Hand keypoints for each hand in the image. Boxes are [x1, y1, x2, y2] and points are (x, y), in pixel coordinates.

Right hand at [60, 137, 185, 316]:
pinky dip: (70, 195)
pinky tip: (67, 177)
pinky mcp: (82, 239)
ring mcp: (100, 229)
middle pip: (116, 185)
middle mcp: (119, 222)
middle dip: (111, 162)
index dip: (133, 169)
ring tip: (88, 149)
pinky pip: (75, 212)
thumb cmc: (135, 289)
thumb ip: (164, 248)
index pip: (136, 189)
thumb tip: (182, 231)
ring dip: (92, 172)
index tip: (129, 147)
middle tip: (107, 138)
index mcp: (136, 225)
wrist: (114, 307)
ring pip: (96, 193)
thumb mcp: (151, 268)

---

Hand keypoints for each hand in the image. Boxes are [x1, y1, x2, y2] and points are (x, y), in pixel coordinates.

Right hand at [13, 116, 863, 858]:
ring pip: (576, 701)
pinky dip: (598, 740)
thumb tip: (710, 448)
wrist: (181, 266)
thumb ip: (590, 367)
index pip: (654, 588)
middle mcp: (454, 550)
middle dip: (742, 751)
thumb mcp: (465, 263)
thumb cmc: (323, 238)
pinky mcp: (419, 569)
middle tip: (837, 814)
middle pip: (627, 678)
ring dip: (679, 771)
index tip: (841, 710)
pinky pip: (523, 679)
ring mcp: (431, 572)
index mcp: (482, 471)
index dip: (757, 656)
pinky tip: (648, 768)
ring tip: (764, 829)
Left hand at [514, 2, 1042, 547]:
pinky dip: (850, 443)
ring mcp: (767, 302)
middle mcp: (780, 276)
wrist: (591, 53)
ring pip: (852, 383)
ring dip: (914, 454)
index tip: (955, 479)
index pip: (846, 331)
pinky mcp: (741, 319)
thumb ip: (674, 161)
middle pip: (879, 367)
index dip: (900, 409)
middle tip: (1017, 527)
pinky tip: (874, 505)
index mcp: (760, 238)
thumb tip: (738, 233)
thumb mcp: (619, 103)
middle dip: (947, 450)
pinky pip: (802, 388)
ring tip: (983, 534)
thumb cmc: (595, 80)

---

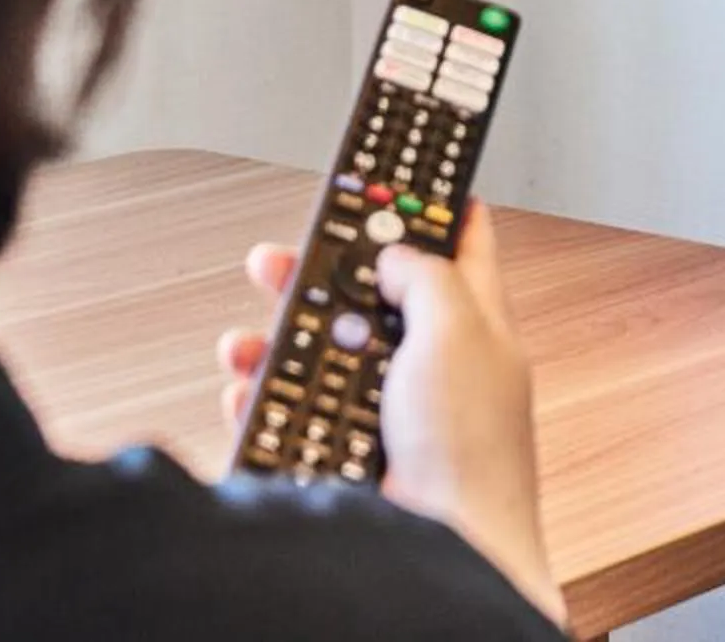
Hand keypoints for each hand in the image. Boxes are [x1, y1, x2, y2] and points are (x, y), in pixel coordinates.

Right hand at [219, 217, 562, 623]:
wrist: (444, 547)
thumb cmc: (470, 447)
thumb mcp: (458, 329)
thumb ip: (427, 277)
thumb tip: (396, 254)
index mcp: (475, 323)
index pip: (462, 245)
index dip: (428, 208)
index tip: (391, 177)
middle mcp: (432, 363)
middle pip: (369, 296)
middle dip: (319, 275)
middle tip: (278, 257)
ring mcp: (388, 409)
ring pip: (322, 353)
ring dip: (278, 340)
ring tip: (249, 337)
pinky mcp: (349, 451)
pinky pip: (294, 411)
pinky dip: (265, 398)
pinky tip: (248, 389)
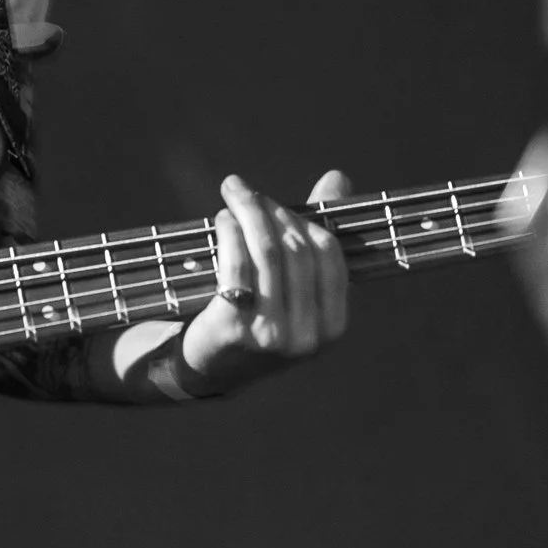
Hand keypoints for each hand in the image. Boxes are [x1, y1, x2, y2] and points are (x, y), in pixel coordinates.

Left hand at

§ **Exercise requirements**:
Select every line in the records above that contains the word "Right".

§ **Solution**:
Right hand at [60, 137, 185, 316]:
Right hand at [13, 116, 863, 858]:
Right hand at [219, 217, 562, 623]:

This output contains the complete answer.